Действительно: Усов был крупным центром Москвы в семидесятых и восьмидесятых годах; прекрасный ученый и эрудит, много думавший над философией зоологии, блестящий лектор, любимый студентами, он один из первых твердо водрузил знамя Дарвина в Московском университете, связав себя с дарвинизмом, оставивши определенную зоологическую школу, противополагавшуюся в те годы школе Анатолия Петровича Богданова; говорят: по плодам узнают; и — вот плоды: из школы Усова вышли М. А. Мензбир18 и Кольцов; из школы Богданова — Н. Ю. Зограф.
Вот как о нем отзывается один из его учеников: «Читая зоологию, С. А. обладал способностью заставлять задумываться над такими общими, широкими вопросами, решение которых… очищало ум… Читая лекции, этот дивный профессор заставлял слушателей, задерживая дыхание, прислушиваться к каждому его слову, боясь проронить его… Наши лучшие поэты не описывали так быта животных, как описывал его Усов… Да, это был необыкновенный профессор» (Львов: «Воспоминания о С. А. Усове»)19. Или: «Ученик Рулье… последователь Дарвина… Сергей Алексеевич владел и методами строгого логического мыслителя и приемами осторожного наблюдателя… Специалист по зоологии позвоночных, он особенно много времени посвящал биологии и географии животных… Мне не раз приходилось… присутствовать при его беседах с его другом, знаменитым зоологом Н. А. Северцовым.

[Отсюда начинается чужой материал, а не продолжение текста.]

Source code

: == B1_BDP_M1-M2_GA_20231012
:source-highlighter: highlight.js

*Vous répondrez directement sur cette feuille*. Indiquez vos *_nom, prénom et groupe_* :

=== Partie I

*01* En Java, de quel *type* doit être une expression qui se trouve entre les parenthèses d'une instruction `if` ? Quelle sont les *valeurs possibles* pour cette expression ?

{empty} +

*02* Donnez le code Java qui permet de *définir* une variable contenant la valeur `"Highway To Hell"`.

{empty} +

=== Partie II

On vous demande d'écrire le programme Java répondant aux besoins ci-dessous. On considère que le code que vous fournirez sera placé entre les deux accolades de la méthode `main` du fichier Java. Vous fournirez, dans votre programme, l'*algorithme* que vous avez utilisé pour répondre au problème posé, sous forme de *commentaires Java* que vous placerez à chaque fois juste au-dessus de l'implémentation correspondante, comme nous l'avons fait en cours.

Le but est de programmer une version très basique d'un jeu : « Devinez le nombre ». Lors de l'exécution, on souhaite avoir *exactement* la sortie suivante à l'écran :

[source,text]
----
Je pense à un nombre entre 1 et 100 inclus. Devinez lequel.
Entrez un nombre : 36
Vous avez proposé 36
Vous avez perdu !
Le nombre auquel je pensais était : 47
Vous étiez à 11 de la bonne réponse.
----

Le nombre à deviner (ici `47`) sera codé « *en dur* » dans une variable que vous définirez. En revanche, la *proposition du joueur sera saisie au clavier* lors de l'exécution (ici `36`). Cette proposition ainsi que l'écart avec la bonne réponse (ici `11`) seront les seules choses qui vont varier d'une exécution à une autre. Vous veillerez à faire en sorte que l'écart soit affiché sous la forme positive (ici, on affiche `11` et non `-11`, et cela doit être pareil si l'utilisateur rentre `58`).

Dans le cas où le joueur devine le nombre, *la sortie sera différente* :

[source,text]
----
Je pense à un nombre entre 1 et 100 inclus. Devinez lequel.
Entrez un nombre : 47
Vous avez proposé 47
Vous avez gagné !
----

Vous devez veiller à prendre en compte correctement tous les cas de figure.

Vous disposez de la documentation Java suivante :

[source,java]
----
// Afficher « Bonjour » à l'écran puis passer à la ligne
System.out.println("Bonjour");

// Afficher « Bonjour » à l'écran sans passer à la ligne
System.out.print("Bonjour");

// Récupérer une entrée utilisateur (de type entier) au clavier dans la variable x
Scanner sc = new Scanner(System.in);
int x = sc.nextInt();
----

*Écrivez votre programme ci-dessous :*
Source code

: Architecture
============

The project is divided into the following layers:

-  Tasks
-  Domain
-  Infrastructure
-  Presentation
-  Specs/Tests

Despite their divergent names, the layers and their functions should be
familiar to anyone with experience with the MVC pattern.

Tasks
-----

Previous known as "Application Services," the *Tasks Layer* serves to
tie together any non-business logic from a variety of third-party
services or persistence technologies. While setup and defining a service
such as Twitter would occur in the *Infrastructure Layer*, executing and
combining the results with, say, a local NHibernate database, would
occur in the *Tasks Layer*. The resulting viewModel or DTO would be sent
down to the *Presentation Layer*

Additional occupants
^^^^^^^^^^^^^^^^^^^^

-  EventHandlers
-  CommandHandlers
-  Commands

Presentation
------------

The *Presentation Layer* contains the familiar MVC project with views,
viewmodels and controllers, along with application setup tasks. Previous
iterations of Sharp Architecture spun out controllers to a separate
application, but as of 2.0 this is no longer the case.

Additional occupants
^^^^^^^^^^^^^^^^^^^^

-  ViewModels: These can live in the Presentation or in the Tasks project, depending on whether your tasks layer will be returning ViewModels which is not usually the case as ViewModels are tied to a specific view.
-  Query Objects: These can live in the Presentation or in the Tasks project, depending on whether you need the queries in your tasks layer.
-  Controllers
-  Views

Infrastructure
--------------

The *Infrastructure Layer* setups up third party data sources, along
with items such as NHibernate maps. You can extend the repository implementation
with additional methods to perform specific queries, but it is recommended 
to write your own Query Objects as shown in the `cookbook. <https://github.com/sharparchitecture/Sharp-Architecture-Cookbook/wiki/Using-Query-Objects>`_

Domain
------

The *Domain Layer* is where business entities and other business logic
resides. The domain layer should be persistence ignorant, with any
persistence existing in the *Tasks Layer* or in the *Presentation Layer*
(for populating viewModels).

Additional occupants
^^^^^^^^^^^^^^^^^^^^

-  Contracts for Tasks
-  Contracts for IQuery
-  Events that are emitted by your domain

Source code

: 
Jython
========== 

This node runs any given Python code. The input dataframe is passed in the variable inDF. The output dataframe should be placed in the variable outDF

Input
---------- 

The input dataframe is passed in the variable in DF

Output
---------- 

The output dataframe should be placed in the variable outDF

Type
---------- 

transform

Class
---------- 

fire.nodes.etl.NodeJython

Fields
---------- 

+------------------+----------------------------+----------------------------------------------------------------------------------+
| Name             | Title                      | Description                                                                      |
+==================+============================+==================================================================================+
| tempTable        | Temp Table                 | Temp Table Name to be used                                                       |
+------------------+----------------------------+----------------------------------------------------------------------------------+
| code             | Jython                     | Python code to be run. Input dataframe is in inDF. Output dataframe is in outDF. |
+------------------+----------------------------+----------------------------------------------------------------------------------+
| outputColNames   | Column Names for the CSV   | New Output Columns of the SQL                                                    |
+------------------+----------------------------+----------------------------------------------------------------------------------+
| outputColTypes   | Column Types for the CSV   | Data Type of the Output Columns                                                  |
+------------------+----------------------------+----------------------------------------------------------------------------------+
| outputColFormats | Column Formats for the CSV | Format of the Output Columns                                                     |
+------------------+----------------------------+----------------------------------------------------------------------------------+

Из этих бесед я убедился, какое громадное значение придавал Северцов советам и указаниям Усова» (Н. Бугаев: «Сергей Алексеевич Усов»)20.
Усов не оставил после себя монументальных трудов; со статьями его и мне приходилось знакомиться; они — увлекательны; он вечно кипел практическими вопросами преподавания и педагогики: «Мало было слушать его самого, надо было смотреть на него, чтобы убедиться, что всякое его слово шло из глубины души… И один уже его вход в аудиторию сразу подготовлял слушателей к тому, чтобы позабыть, что это профессор, чтобы видеть в нем учителя, друга» (Львов: «Воспоминания»)21.